Monday, October 18, 2021

Early Autumn (Spenser, #7)Early Autumn by Robert B. Parker
My rating: 2 of 5 stars

"'I could not love thee, dear, so much,' I said, 'loved I not honor more.'
'Shit,' Susan said.
"

What a guy that Spenser is! Not only does he quote Shakespeare, Robert Frost, or Richard Lovelace, but he can also beat anyone to bloody pulp. And during breaks between reciting top-shelf poetry and pummeling villains, he deeply cares about fellow human beings. What a guy!
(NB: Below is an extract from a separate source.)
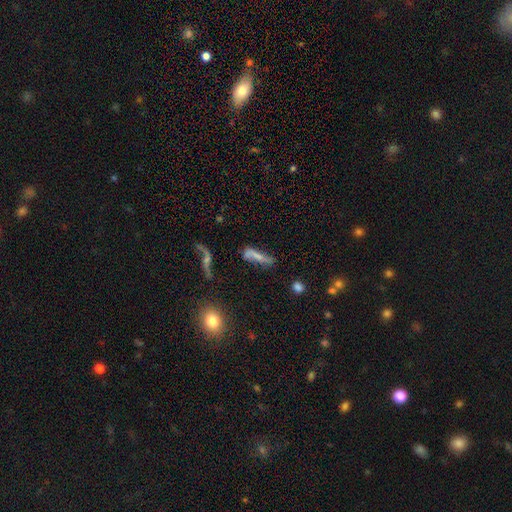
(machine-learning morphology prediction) Overall: featured or disk (46%; smooth 43%). Merging: none (43%; minor disturbance 23%).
Early Autumn (1981) is the seventh installment in Robert B. Parker's saga about the indomitable, intrepid, brilliant, and witty private eye from Boston. I am continuing my quest to read all the novels in the series in chronological order.

A woman whose ex-husband took away their 15-year-old son, Paul, despite having lost the custody fight, hires Spenser to find the boy and bring him back. A victim of neglect and indifference by the feuding parents, a pawn in their bitter fight, Paul hates both of them equally.
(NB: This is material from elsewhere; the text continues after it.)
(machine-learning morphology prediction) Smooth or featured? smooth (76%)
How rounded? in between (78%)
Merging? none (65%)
Spenser finds Paul and returns him to his mother. Three months later, though, an attempt is made to kidnap the boy, and the mother hires Spenser again, to live with them and guard the boy around the clock. Spenser feels for the boy, seeing all the psychological damage inflicted on Paul by the parents. The selfishness and vacuity of the parents is painted with a broad brush. They seem like caricatures embodying all the wrong things that parents can do.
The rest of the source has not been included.